Die Idee für seinen Künstlernamen kam dem Berliner, als er einen Zeichentrickfilm sah, der einem Computerspiel vorgeschaltet war. Darin erzählte ein Sprecher vom Kampf, von Kriegern und rief am Schluss »Bushid !.« Das Wort kommt aus dem Japanischen und bedeutet ins Deutsche übersetzt »Weg des Kriegers.« Bushido ist heute ein Begriff für die Philosophie und die Verhaltensvorschriften der Samurai, also des Militäradels des späten japanischen Mittelalters. Nach deren Kodex gibt es sieben Tugenden, die ein Samurai zu erfüllen hat: Aufrichtigkeit und Gerechtigkeit, Mut, Güte, Höflichkeit, Wahrheit und Wahrhaftigkeit, Ehre, Treue bzw. Pflicht oder Loyalität – ein kraftvoller Begriff, der Anis so sehr beeindruckte, dass er sich seitdem als Hip-Hop-Musiker Bushido nannte.

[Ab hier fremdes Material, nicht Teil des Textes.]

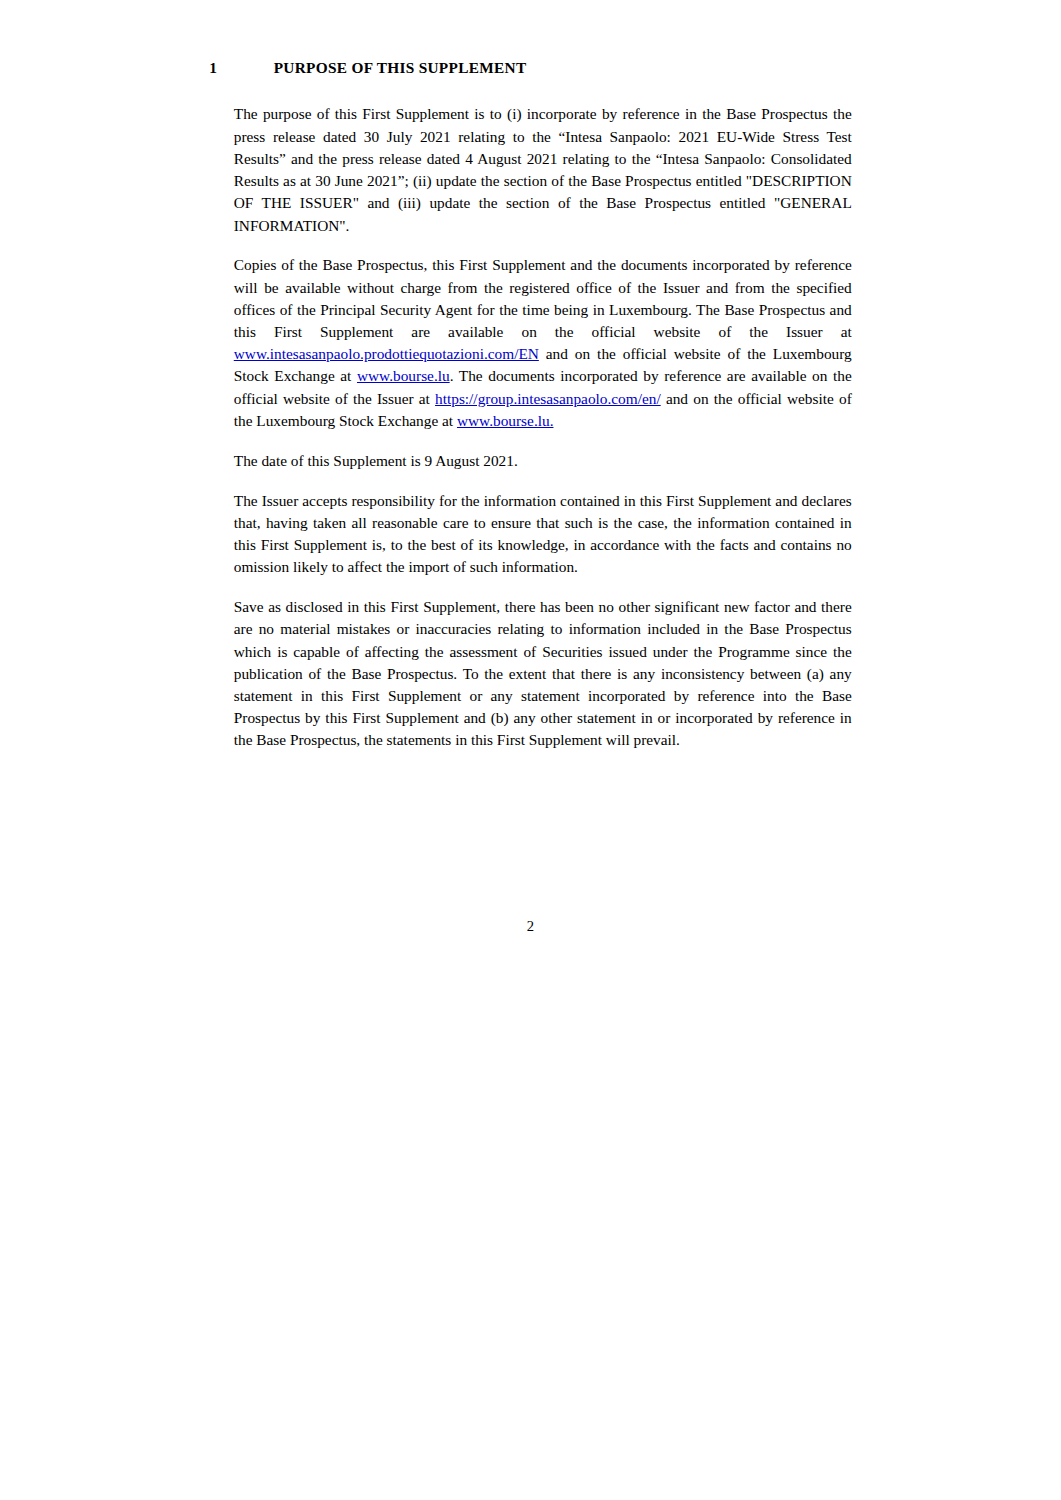1 PURPOSE OF THIS SUPPLEMENT
The purpose of this First Supplement is to (i) incorporate by reference in the Base Prospectus the press release dated 30 July 2021 relating to the “Intesa Sanpaolo: 2021 EU-Wide Stress Test Results” and the press release dated 4 August 2021 relating to the “Intesa Sanpaolo: Consolidated Results as at 30 June 2021”; (ii) update the section of the Base Prospectus entitled "DESCRIPTION OF THE ISSUER" and (iii) update the section of the Base Prospectus entitled "GENERAL INFORMATION".
Copies of the Base Prospectus, this First Supplement and the documents incorporated by reference will be available without charge from the registered office of the Issuer and from the specified offices of the Principal Security Agent for the time being in Luxembourg. The Base Prospectus and this First Supplement are available on the official website of the Issuer at www.intesasanpaolo.prodottiequotazioni.com/EN and on the official website of the Luxembourg Stock Exchange at www.bourse.lu. The documents incorporated by reference are available on the official website of the Issuer at https://group.intesasanpaolo.com/en/ and on the official website of the Luxembourg Stock Exchange at www.bourse.lu.
The date of this Supplement is 9 August 2021.
The Issuer accepts responsibility for the information contained in this First Supplement and declares that, having taken all reasonable care to ensure that such is the case, the information contained in this First Supplement is, to the best of its knowledge, in accordance with the facts and contains no omission likely to affect the import of such information.
Save as disclosed in this First Supplement, there has been no other significant new factor and there are no material mistakes or inaccuracies relating to information included in the Base Prospectus which is capable of affecting the assessment of Securities issued under the Programme since the publication of the Base Prospectus. To the extent that there is any inconsistency between (a) any statement in this First Supplement or any statement incorporated by reference into the Base Prospectus by this First Supplement and (b) any other statement in or incorporated by reference in the Base Prospectus, the statements in this First Supplement will prevail.
2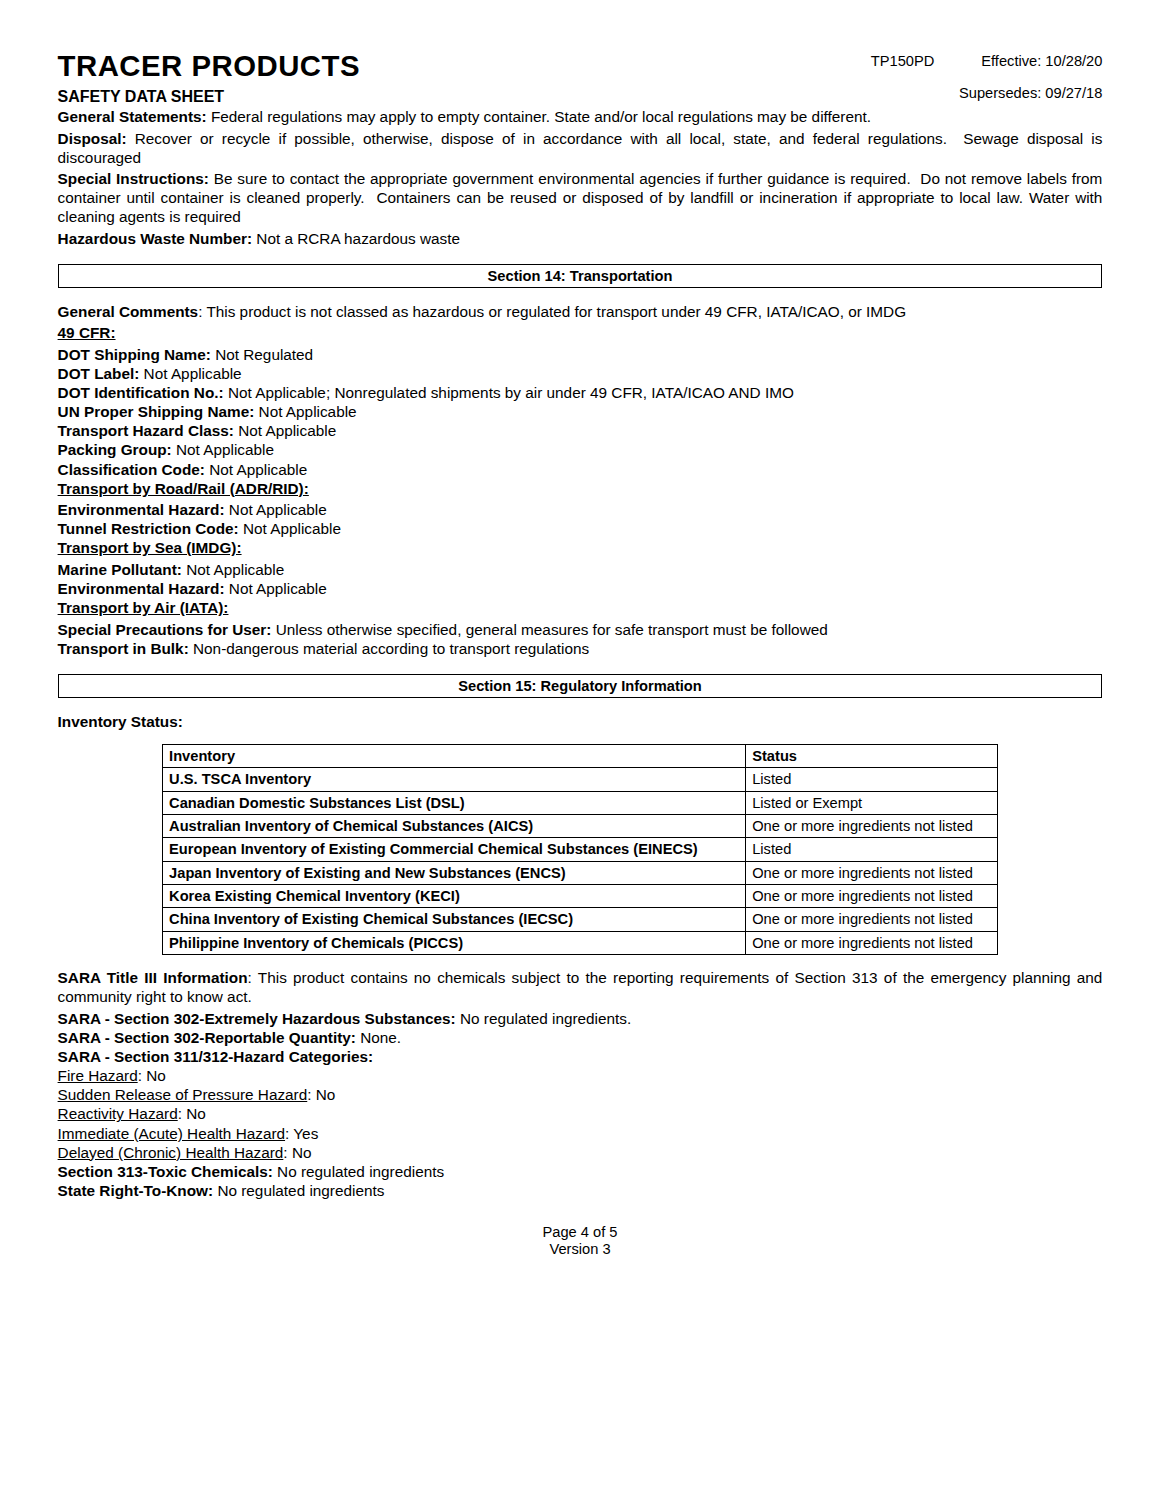TRACER PRODUCTS
SAFETY DATA SHEET
TP150PD Effective: 10/28/20
Supersedes: 09/27/18
General Statements: Federal regulations may apply to empty container. State and/or local regulations may be different.
Disposal: Recover or recycle if possible, otherwise, dispose of in accordance with all local, state, and federal regulations. Sewage disposal is discouraged
Special Instructions: Be sure to contact the appropriate government environmental agencies if further guidance is required. Do not remove labels from container until container is cleaned properly. Containers can be reused or disposed of by landfill or incineration if appropriate to local law. Water with cleaning agents is required
Hazardous Waste Number: Not a RCRA hazardous waste
Section 14: Transportation
General Comments: This product is not classed as hazardous or regulated for transport under 49 CFR, IATA/ICAO, or IMDG
49 CFR:
DOT Shipping Name: Not Regulated
DOT Label: Not Applicable
DOT Identification No.: Not Applicable; Nonregulated shipments by air under 49 CFR, IATA/ICAO AND IMO
UN Proper Shipping Name: Not Applicable
Transport Hazard Class: Not Applicable
Packing Group: Not Applicable
Classification Code: Not Applicable
Transport by Road/Rail (ADR/RID):
Environmental Hazard: Not Applicable
Tunnel Restriction Code: Not Applicable
Transport by Sea (IMDG):
Marine Pollutant: Not Applicable
Environmental Hazard: Not Applicable
Transport by Air (IATA):
Special Precautions for User: Unless otherwise specified, general measures for safe transport must be followed
Transport in Bulk: Non-dangerous material according to transport regulations
Section 15: Regulatory Information
Inventory Status:
| Inventory | Status |
| --- | --- |
| U.S. TSCA Inventory | Listed |
| Canadian Domestic Substances List (DSL) | Listed or Exempt |
| Australian Inventory of Chemical Substances (AICS) | One or more ingredients not listed |
| European Inventory of Existing Commercial Chemical Substances (EINECS) | Listed |
| Japan Inventory of Existing and New Substances (ENCS) | One or more ingredients not listed |
| Korea Existing Chemical Inventory (KECI) | One or more ingredients not listed |
| China Inventory of Existing Chemical Substances (IECSC) | One or more ingredients not listed |
| Philippine Inventory of Chemicals (PICCS) | One or more ingredients not listed |
SARA Title III Information: This product contains no chemicals subject to the reporting requirements of Section 313 of the emergency planning and community right to know act.
SARA - Section 302-Extremely Hazardous Substances: No regulated ingredients.
SARA - Section 302-Reportable Quantity: None.
SARA - Section 311/312-Hazard Categories:
Fire Hazard: No
Sudden Release of Pressure Hazard: No
Reactivity Hazard: No
Immediate (Acute) Health Hazard: Yes
Delayed (Chronic) Health Hazard: No
Section 313-Toxic Chemicals: No regulated ingredients
State Right-To-Know: No regulated ingredients
Page 4 of 5
Version 3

Zu dem japanischen Namen passt seine erste Tätowierung, die er sich mit 18 Jahren stechen ließ. Er suchte sich das japanische Schriftzeichen für Wahrheit aus und ließ es in seine rechte Hand tätowieren. Dies sollte übrigens nicht das einzige Tattoo bleiben. Das zweite Mal ließ er sich im Alter von 25 Jahren tätowieren, diesmal auf den Hals. Das Motiv war das Bushido-Logo, das Specter, einer der Chefs des Aggro-Berlin-Labels, bei dem er später unter Vertrag stand, für ihn entworfen hatte. Als drittes Tattoo folgte »Berlin«, der Schriftzug seiner Heimatstadt, auf dem linken Unterarm. Als Bushido beim Major-Label Universal unter Vertrag genommen wurde, stockte er seine Tattoo-Sammlung noch einmal auf. Er ließ sich »Electro Ghetto«, den Titel seines ersten Albums bei dem Medienriesen, auf den Arm tätowieren. 2007 folgte der Name seiner Mutter, Luise Maria, als nächstes Tattoo auf dem rechten Unterarm.